British Prime Minister Theresa May is seeking a deal with a small Northern Irish party she needs to stay in power after a disastrous election that destroyed her authority days before Brexit talks start.
British media reported on Sunday (local time) moves were afoot within Ms May's Conservative Party to dislodge her, while opposition Labour leader Jeremy Corbyn, who exceeded expectations in Thursday's vote, insisted she could be ousted and he could replace her.
"Theresa May is a dead woman walking. It's just how long she's going to remain on death row," former Conservative finance minister George Osborne, who was sacked by Ms May when she became Prime Minister last year, told the BBC.
The Conservatives won 318 House of Commons seats in Thursday's election, eight short of an outright majority. Labour, the main opposition party, won 262.
Ms May's only hope of forming a government is to win support from Northern Ireland's Democratic Unionist Party, which won 10 seats.
She is seeking a so-called confidence and supply deal, which would involve the DUP supporting the Conservatives on key votes but not joining a formal coalition.

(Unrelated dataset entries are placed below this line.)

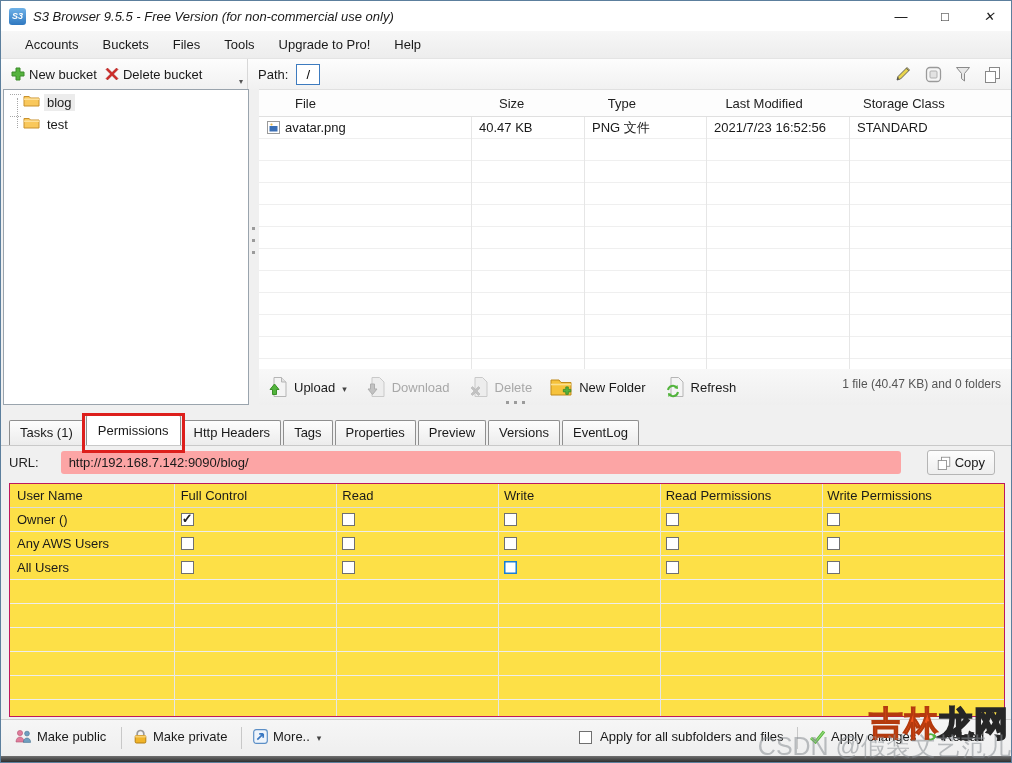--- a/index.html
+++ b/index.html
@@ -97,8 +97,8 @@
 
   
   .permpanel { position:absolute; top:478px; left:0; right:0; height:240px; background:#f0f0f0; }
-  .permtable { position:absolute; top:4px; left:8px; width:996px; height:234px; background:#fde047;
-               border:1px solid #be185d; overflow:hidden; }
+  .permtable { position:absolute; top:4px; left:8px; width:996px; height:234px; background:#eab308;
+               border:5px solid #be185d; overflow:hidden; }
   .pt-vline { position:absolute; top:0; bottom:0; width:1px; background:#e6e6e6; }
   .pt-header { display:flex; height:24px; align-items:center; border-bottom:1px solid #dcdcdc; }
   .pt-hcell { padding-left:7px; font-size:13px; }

Her Downing Street office initially announced on Saturday that the "principles of an outline agreement" had been agreed with the DUP, only for the smaller party to contradict that account hours later.
Downing Street backtracked, saying she had "discussed finalising" a deal in the coming week. DUP leader Arlene Foster told Sky News she would meet Ms May at Downing Street on Tuesday.
The political turmoil comes with Britain due to start negotiating on June 19 the terms of its exit from the European Union in talks of unprecedented complexity that are supposed to wrap up by the end of March 2019, when Britain actually leaves.
That timeline now looks even more ambitious than before, not least because Ms May's electoral debacle has emboldened those within her own party who object to her "hard Brexit" approach of leaving the European single market and customs union.
"The new cabinet obviously will meet early next week, our view of Brexit I don't think has changed," Defence Secretary Michael Fallon told the BBC, adding he believed the government would be able to muster parliamentary support for its Brexit plans.
But there were early signs that without a parliamentary majority, a weakened Ms May could not count on all her party's MPs to support her approach.
"I don't think she does have a majority in the House of Commons for leaving the single market," said Anna Soubry, a Conservative member of parliament who campaigned ahead of last year's referendum for Britain to stay in the EU.
With media asking questions about whether Ms May could remain at Downing Street after her electoral humiliation, ministers said now was not the time for the further uncertainty a party leadership contest would bring.
"This is not the time for sharks to be circling. This is the time for us to come together as a party," culture minister Karen Bradley told Sky News.
But Soubry said Ms May's time in the top job would be limited.
Meanwhile, a buoyant Mr Corbyn was insisting he saw a route for Labour to form a government, although it was not clear how he would command the support of a majority of parliament given the electoral arithmetic.
"I can still be Prime Minister. This is still on," he told the Sunday Mirror.